The collection system systematically archives all WhatsApp data (contacts, messages, media) into PostgreSQL. It operates in three modes depending on user presence: CollectionService (user disconnected), FillService (user present but idle), and on-demand (user clicks a contact).

How It Works

CollectionService (user disconnected)

Triggered when the last browser tab closes and WhatsApp is in ready state. Processes every contact that hasn’t been collected yet:

  1. Resolve contact info from WhatsApp fiber data
  2. Cache avatar image
  3. Open chat via searchAndOpenChat(phone) — types phone in WhatsApp search box, presses Enter
  4. Verify correct chat opened (message data-id attributes contain the chat’s waId)
  5. Deep-load and archive all messages
  6. Download media files
  7. Insert boundary marker (“No earlier messages available”)
  8. Mark collection_completed = true

Empty chat handling: If openChatId doesn’t contain @, it’s a header label (e.g., “Business Account”) — treated as empty chat, boundary marker inserted, marked complete.

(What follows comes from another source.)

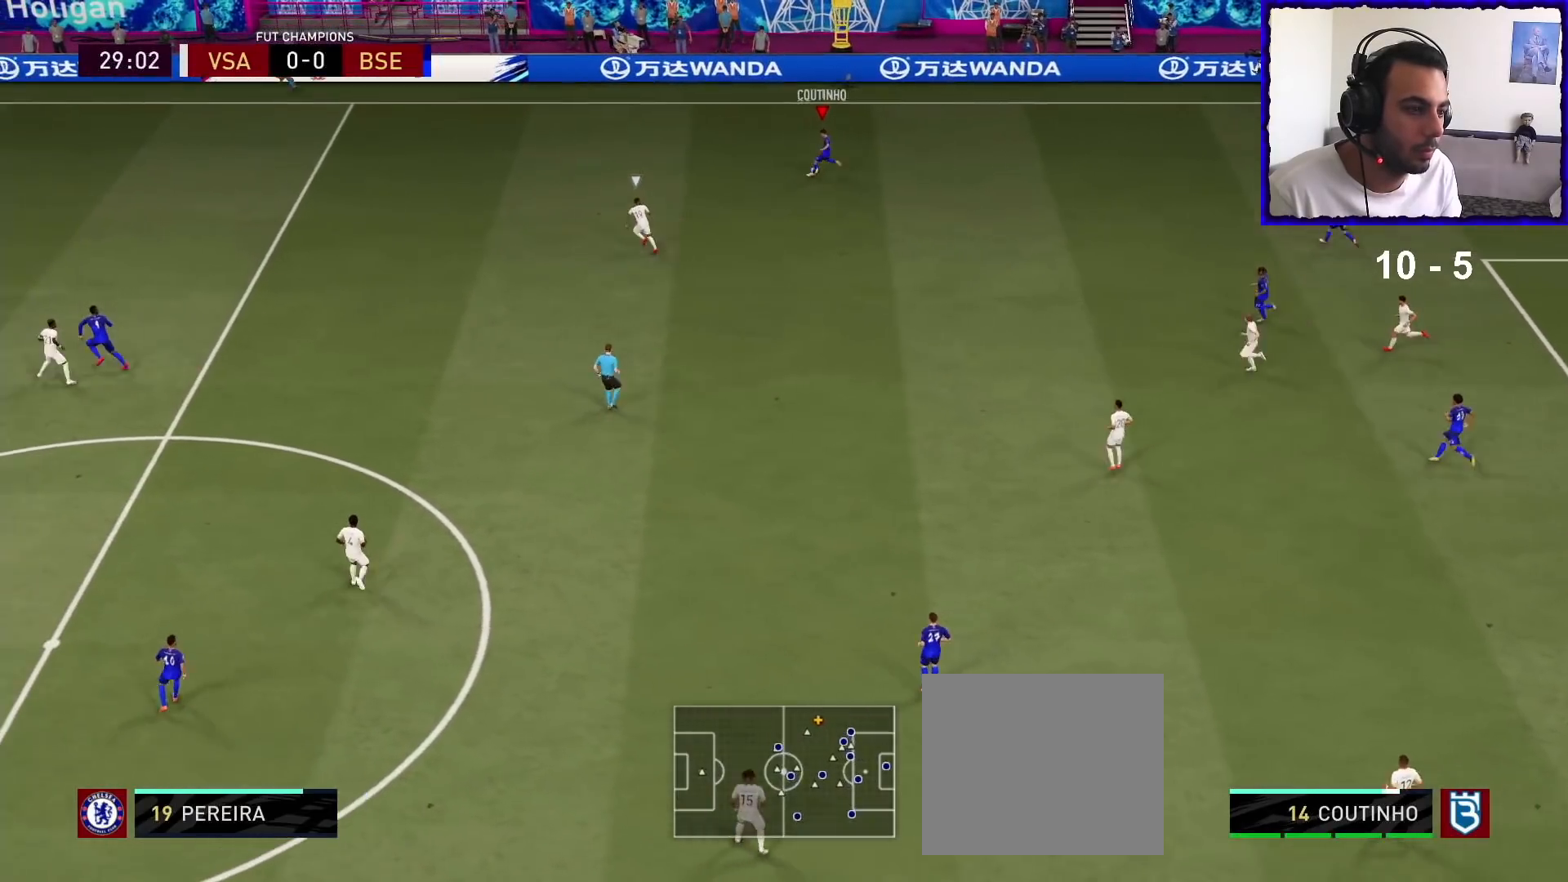
{"buttons": ["R1"], "left_stick": "left", "right_stick": "center", "events": []}
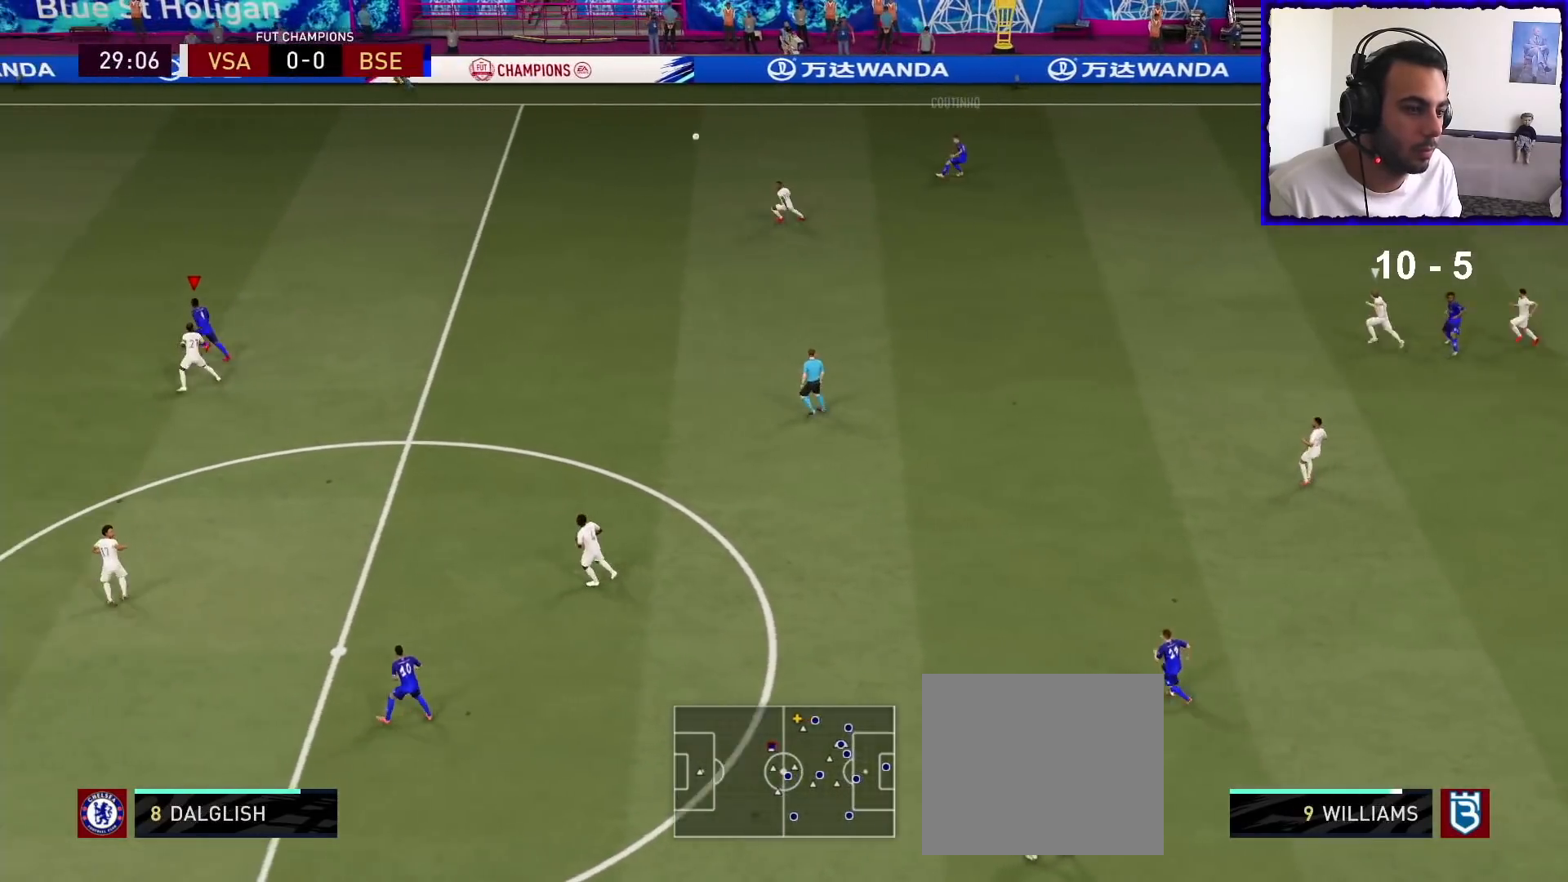
{"buttons": ["R1"], "left_stick": "left", "right_stick": "center", "events": []}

Pace: 3 seconds between contacts. Full collection of ~340 contacts takes ~3 hours.

Abort conditions: User reconnects, WhatsApp disconnects, Chrome crashes.

FillService (user present, idle)

Runs same pipeline as CollectionService but only when user has been idle for 15+ seconds. Pauses immediately when user activity is detected.

On-Demand Loading

When user clicks a contact with no cached messages, messageController loads messages from the DOM on the fly.

Key Files

File Purpose
backend/src/services/CollectionService.ts Main collection loop, runs when user disconnects
backend/src/services/FillService.ts Idle-based collection when user is present
backend/src/services/DataCollectionSteps.ts Shared per-contact functions (resolve, avatar, archive, media)
backend/src/services/DOMReader.ts searchAndOpenChat(), scrapeAllContacts(), getRenderedMessages()
gateway/src/monitor.ts checkCollectionOpportunities() — triggers collection on disconnected slices
database/migrations/021-collection-status.sql Schema additions for collection tracking

Database Columns

connection_state:

  • collection_statusidle | collecting | filling | upkeep
  • collection_progress — JSONB with { total, completed, current, percent }
  • collection_completed_at — timestamp when all contacts processed

contacts:

  • collection_completed — boolean, true when fully archived
  • messages_archived_count — number of messages saved
  • last_collected_at — timestamp of last collection run

gateway.slices:

  • collection_status — mirrors the slice’s collection state

Boundary Markers

Every collected contact gets a boundary marker message:

  • wa_id: boundary_no_earlier_{chatId}
  • message_type: boundary
  • from_wa_id: system
  • body: “No earlier messages available on the WhatsApp Web app…”
  • timestamp: epoch 1 (sorts to beginning of chat)

Smart Scrape Gating

The full sidebar scrape (scrapeAllContacts()) only runs if:

  • Contacts table is empty, OR
  • last_connected_at is more than 10 minutes ago, OR
  • last_connected_at is null

Quick restarts within 10 minutes skip the 90-second sidebar scroll.